Garrity isn't one to resist some football romanticism, and now the house is Jason's. Except Erin is realizing that she's going to need the help of her East Coast parents to raise her child. And thus, Episode 5 ends with a similar cliffhanger as Season 2: Jason persuaded her to keep the baby, now can he actually see the child?

So now how real is "Friday Night Lights" going to get? Are Jason and his cohorts actually going to be able to flip a giant, outdated suburban monstrosity in 2008? Is it going to give the budding real estate moguls enough cash to send Street happily back east to be with his baby and Erin? Or is the house going to languish on the market -- a Buddy Garrity-approved Realtor couldn't sell it, after all -- and send the boys careening into a life of debt and petty crime? There's only seven episodes left, and Porter leaves the series before it concludes this season, so here's bettin' on the happy ending.

Other notes from this week's "Friday Night Lights:"

Strongest subplot: Julie's tattoo. With Tami (Connie Britton) having been promoted to principal, we haven't seen too much of her just being a mom this season.
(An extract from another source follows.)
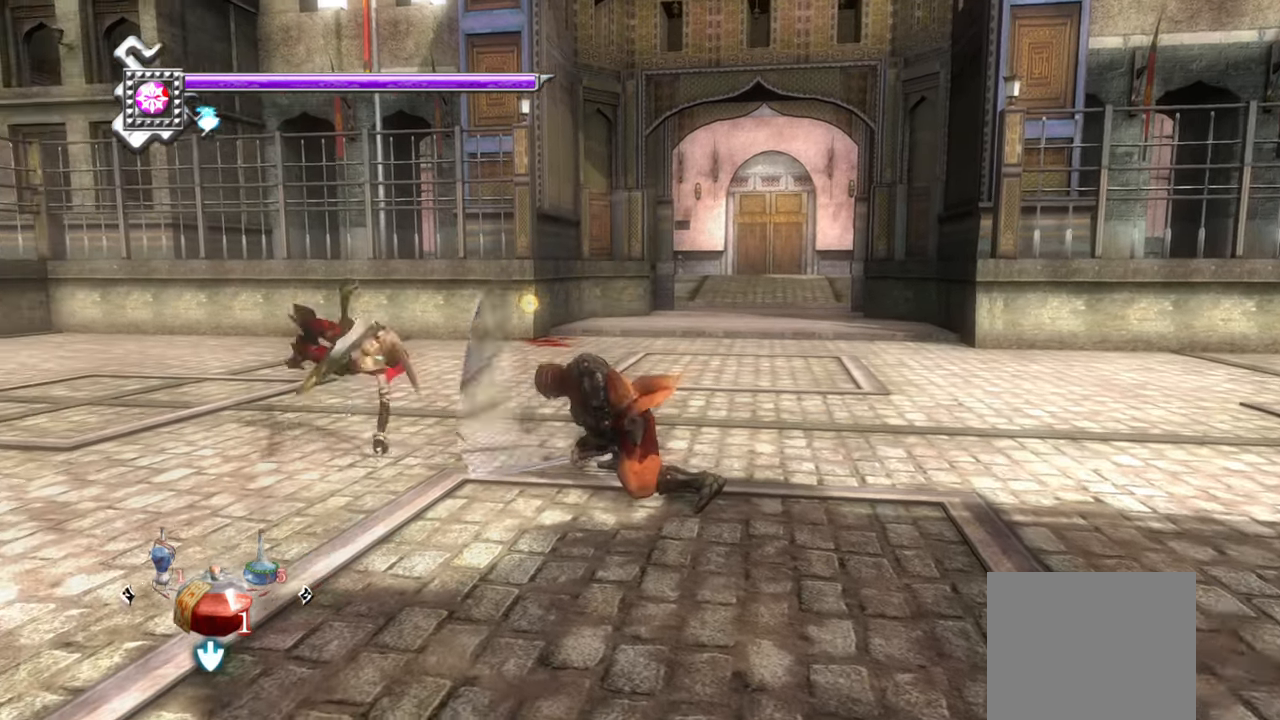
{"buttons": ["L1"], "left_stick": "up", "right_stick": "right", "events": [[117, "CROSS", "up"], [117, "left_stick", "up"], [283, "right_stick", "right"]]}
That changed this week, when daughter Jule (Aimee Teegarden) showed up at the kitchen counter with a tat scribbled on her ankle. While Julie's choice in ink isn't that great -- a rose in a heart, no color -- Julie's justification for it is all frustrated teenager, annoyed at even being questioned about it: "I was walking home from work, and I had my paycheck, and I always wanted one."

It leads to a tearjerker of a scene with mom and daughter, on their way to have the tattoo removed. They never get to the tattoo removal shop in San Antonio, as Tami pulls the car over, and reveals to Julie that she had a wild streak herself. With the anger having long subsided, she doesn't lecture, and instead offers a quick lesson plan for every parent watching the series, simply asking her daughter to promise that the tattoo doesn't equal some journey down a rebellious path.

It's the simple things: Matt Saracen (Zach Gilford) had a tough episode, with Coach Eric Taylor (Kyle Chandler) finally breaking the news that he will not be the stating QB anymore. That scene was probably a little weaker than it could have been. He talks himself out of quitting to the coach with this speech: "I'll sit on your bench. I'll come to practice and do whatever you want me to do, but I'm gonna hate it, and you're gonna hate it." A bit melodramatic for "Friday Night Lights," and the coach will probably get over it with a win.

Better was the scene with Saracen and his mom (Kim Dickens). He's reluctantly warming to her, and the two seemed to finally have a moment of understanding near the end of the episode. After explaining to mom, who had just done some grocery shopping, why it may not be a good idea to come to the football game, what with having lost the starting job and all, he extends to her a peace offering: "Want a cookie?"